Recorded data
☆ ☆ ☆ ☆ ☆

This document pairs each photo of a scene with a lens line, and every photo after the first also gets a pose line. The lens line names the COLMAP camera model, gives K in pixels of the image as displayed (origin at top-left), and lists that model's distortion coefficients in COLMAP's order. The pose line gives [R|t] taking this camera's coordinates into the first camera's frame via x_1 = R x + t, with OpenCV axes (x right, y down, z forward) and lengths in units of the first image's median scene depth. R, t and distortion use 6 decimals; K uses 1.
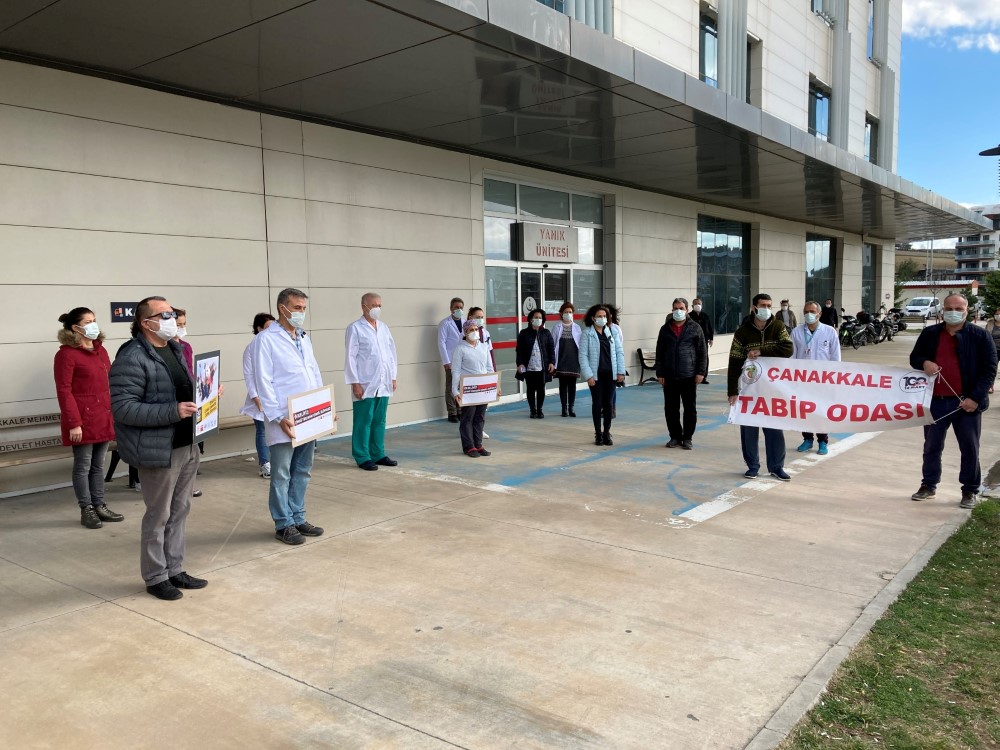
lens RADIAL K [[793.4, 0, 522.5], [0, 793.4, 378.7], [0, 0, 1]] dist [0.015522, 0.003515]
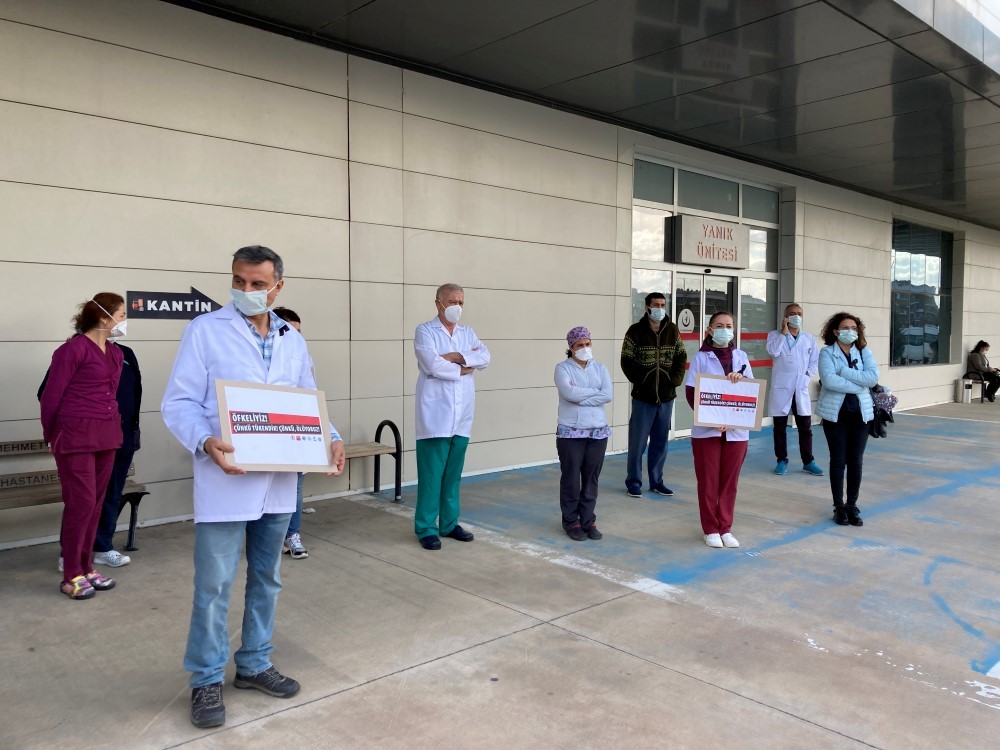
lens RADIAL K [[793.4, 0, 522.5], [0, 793.4, 378.7], [0, 0, 1]] dist [0.015522, 0.003515]
pose [[0.985498, 0.029731, -0.167061, -0.033075], [-0.035536, 0.998860, -0.031867, -0.004561], [0.165923, 0.037342, 0.985432, 0.349968]]
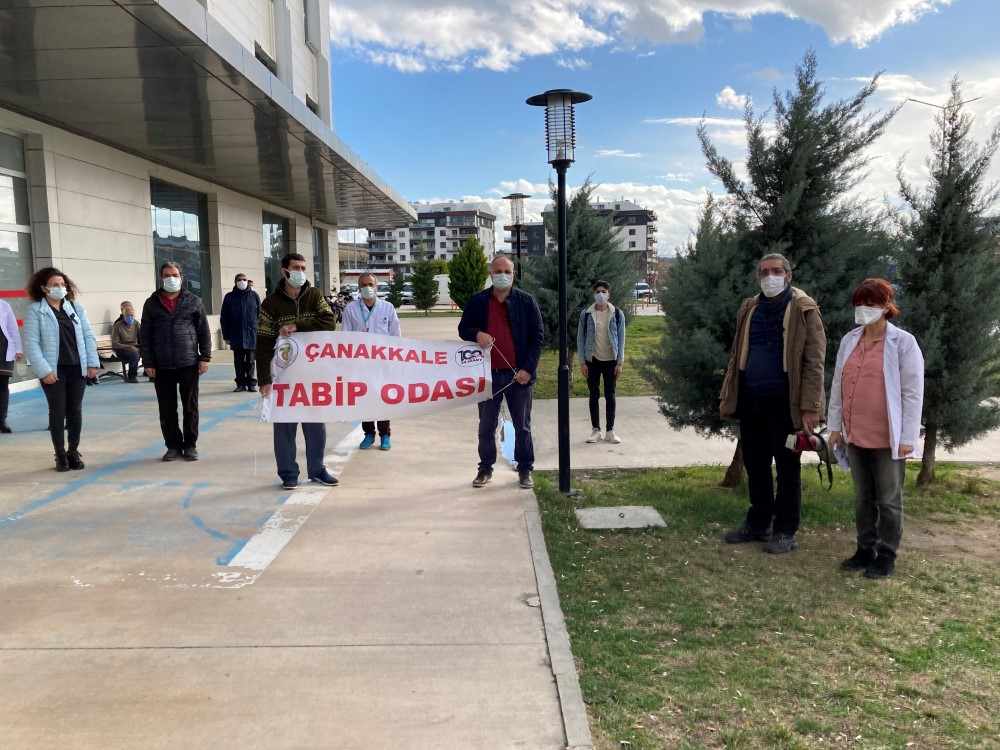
lens RADIAL K [[806.0, 0, 468.0], [0, 806.0, 346.9], [0, 0, 1]] dist [0.032297, -0.003346]
pose [[0.814457, -0.043422, 0.578598, -0.026798], [0.058655, 0.998249, -0.007650, 0.002640], [-0.577252, 0.040168, 0.815577, 0.278540]]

☆ ☆ ☆ ☆ ☆

— Prompt —
Pictures excluded, set down all the entries exactly.

— Finished task —
This document pairs each photo of a scene with a lens line, and every photo after the first also gets a pose line. The lens line names the COLMAP camera model, gives K in pixels of the image as displayed (origin at top-left), and lists that model's distortion coefficients in COLMAP's order. The pose line gives [R|t] taking this camera's coordinates into the first camera's frame via x_1 = R x + t, with OpenCV axes (x right, y down, z forward) and lengths in units of the first image's median scene depth. R, t and distortion use 6 decimals; K uses 1.
lens RADIAL K [[793.4, 0, 522.5], [0, 793.4, 378.7], [0, 0, 1]] dist [0.015522, 0.003515]
lens RADIAL K [[793.4, 0, 522.5], [0, 793.4, 378.7], [0, 0, 1]] dist [0.015522, 0.003515]
pose [[0.985498, 0.029731, -0.167061, -0.033075], [-0.035536, 0.998860, -0.031867, -0.004561], [0.165923, 0.037342, 0.985432, 0.349968]]
lens RADIAL K [[806.0, 0, 468.0], [0, 806.0, 346.9], [0, 0, 1]] dist [0.032297, -0.003346]
pose [[0.814457, -0.043422, 0.578598, -0.026798], [0.058655, 0.998249, -0.007650, 0.002640], [-0.577252, 0.040168, 0.815577, 0.278540]]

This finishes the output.